Only 3% of housing in the Bega Valley shire is social housing, compared with 5% for the rest of the state. The council says they’ve lost around 50 social housing dwellings since 2006.

Children’s toys are scattered across the Moruya North Head campground on the NSW south coast.
Children’s toys are scattered across the Moruya North Head campground on the NSW south coast. Photograph: Jessica Hromas/The Guardian

The Bega Valley shire recently launched its affordable housing strategy to help overcome the housing crisis, which Strickland says Mission Australia applauds. The Eurobodalla shire is also planning to undertake consultations to develop their own.

Both councils are calling on the state and federal government to invest more in social and community housing.

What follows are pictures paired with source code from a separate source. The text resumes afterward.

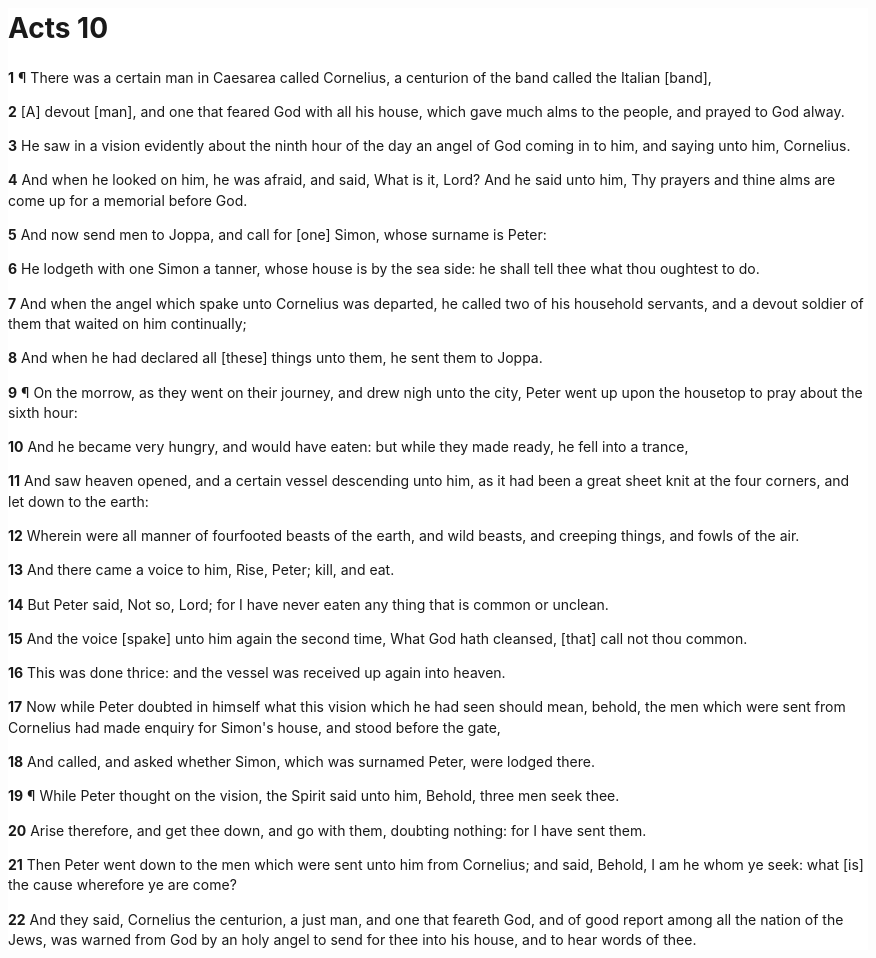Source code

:# Acts 10

**1** ¶ There was a certain man in Caesarea called Cornelius, a centurion of the band called the Italian [band],

**2** [A] devout [man], and one that feared God with all his house, which gave much alms to the people, and prayed to God alway.

**3** He saw in a vision evidently about the ninth hour of the day an angel of God coming in to him, and saying unto him, Cornelius.

**4** And when he looked on him, he was afraid, and said, What is it, Lord? And he said unto him, Thy prayers and thine alms are come up for a memorial before God.

**5** And now send men to Joppa, and call for [one] Simon, whose surname is Peter:

**6** He lodgeth with one Simon a tanner, whose house is by the sea side: he shall tell thee what thou oughtest to do.

**7** And when the angel which spake unto Cornelius was departed, he called two of his household servants, and a devout soldier of them that waited on him continually;

**8** And when he had declared all [these] things unto them, he sent them to Joppa.

**9** ¶ On the morrow, as they went on their journey, and drew nigh unto the city, Peter went up upon the housetop to pray about the sixth hour:

**10** And he became very hungry, and would have eaten: but while they made ready, he fell into a trance,

**11** And saw heaven opened, and a certain vessel descending unto him, as it had been a great sheet knit at the four corners, and let down to the earth:

**12** Wherein were all manner of fourfooted beasts of the earth, and wild beasts, and creeping things, and fowls of the air.

**13** And there came a voice to him, Rise, Peter; kill, and eat.

**14** But Peter said, Not so, Lord; for I have never eaten any thing that is common or unclean.

**15** And the voice [spake] unto him again the second time, What God hath cleansed, [that] call not thou common.

**16** This was done thrice: and the vessel was received up again into heaven.

**17** Now while Peter doubted in himself what this vision which he had seen should mean, behold, the men which were sent from Cornelius had made enquiry for Simon's house, and stood before the gate,

**18** And called, and asked whether Simon, which was surnamed Peter, were lodged there.

**19** ¶ While Peter thought on the vision, the Spirit said unto him, Behold, three men seek thee.

**20** Arise therefore, and get thee down, and go with them, doubting nothing: for I have sent them.

**21** Then Peter went down to the men which were sent unto him from Cornelius; and said, Behold, I am he whom ye seek: what [is] the cause wherefore ye are come?

**22** And they said, Cornelius the centurion, a just man, and one that feareth God, and of good report among all the nation of the Jews, was warned from God by an holy angel to send for thee into his house, and to hear words of thee.

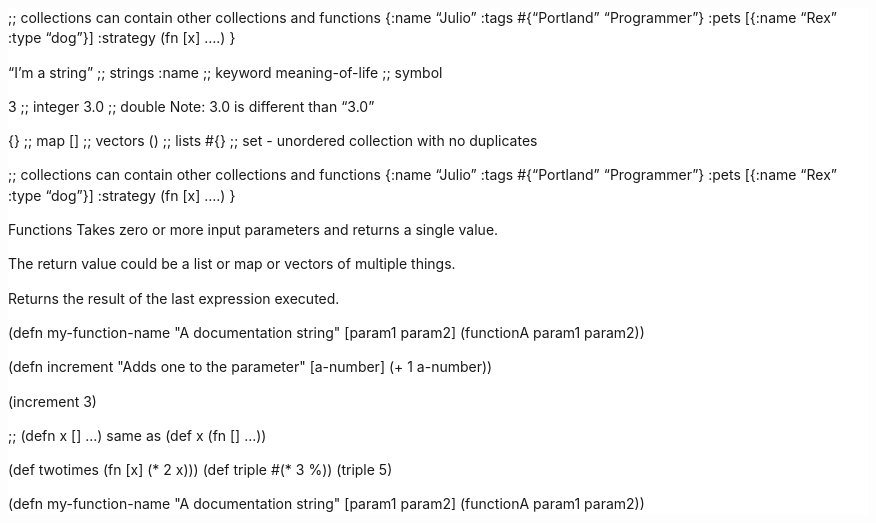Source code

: ;; collections can contain other collections and functions
{:name “Julio”
:tags #{“Portland” “Programmer”}
:pets [{:name “Rex” :type “dog”}]
:strategy (fn [x] ….)
}


“I’m a string” ;; strings
:name ;; keyword
meaning-of-life ;; symbol

3 ;; integer
3.0 ;; double Note: 3.0 is different than “3.0”

{} ;; map
[] ;; vectors
() ;; lists
#{} ;; set - unordered collection with no duplicates

;; collections can contain other collections and functions
{:name “Julio”
:tags #{“Portland” “Programmer”}
:pets [{:name “Rex” :type “dog”}]
:strategy (fn [x] ….)
}

Functions
Takes zero or more input parameters and returns a single value.

The return value could be a list or map or vectors of multiple things.

Returns the result of the last expression executed.


(defn my-function-name
  "A documentation string"
  [param1 param2]
  (functionA param1 param2))

(defn increment
  "Adds one to the parameter"
  [a-number]
  (+ 1 a-number))

(increment 3)

;; (defn x [] ...) same as (def x (fn [] ...))

(def twotimes (fn [x] (* 2 x)))
(def triple #(* 3 %))
(triple 5)

(defn my-function-name
  "A documentation string"
  [param1 param2]
  (functionA param1 param2))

“We know that existing stock needs to be maintained and upgraded, and we need at least 150 new social housing dwellings and 100 supported places for those at risk of long-term homelessness,” says Emily Harrison, the acting director of community, environment and planning at the Bega Valley Shire council.

Nestled in the Kalaru Holiday Park, a five-minute drive west of Tathra, is the caravan where Richard Lee has lived since February. He’s on the waiting list for social housing, and was told that due to his disability, it will be a two-year wait rather than the average 10-year wait.

Lee was living in a unit in Eden with his mum. But after she died, he soon realised there were no rentals he could afford on his disability pension. He now pays $350 a week for the site, which has been discounted from the normal $450 rate.

He’s decided rather than wait for social housing, he’s going to search for a more affordable region to live in. “It’s a shame because I love living in the Bega Valley shire, but it’s just unattainable to actually be living in this area any more,” he says.

Asked if Pike would consider moving to a cheaper area to afford a home, he says he’ll stay. He’d be happy continuing to live at the caravan if he had a better set-up for power and hot water.

“I’ve lived in this area for more than half my life,” he says. “I know a lot of people around here so it’s going to be easier for me. I’ve got a 12-year-old daughter who lives close by.”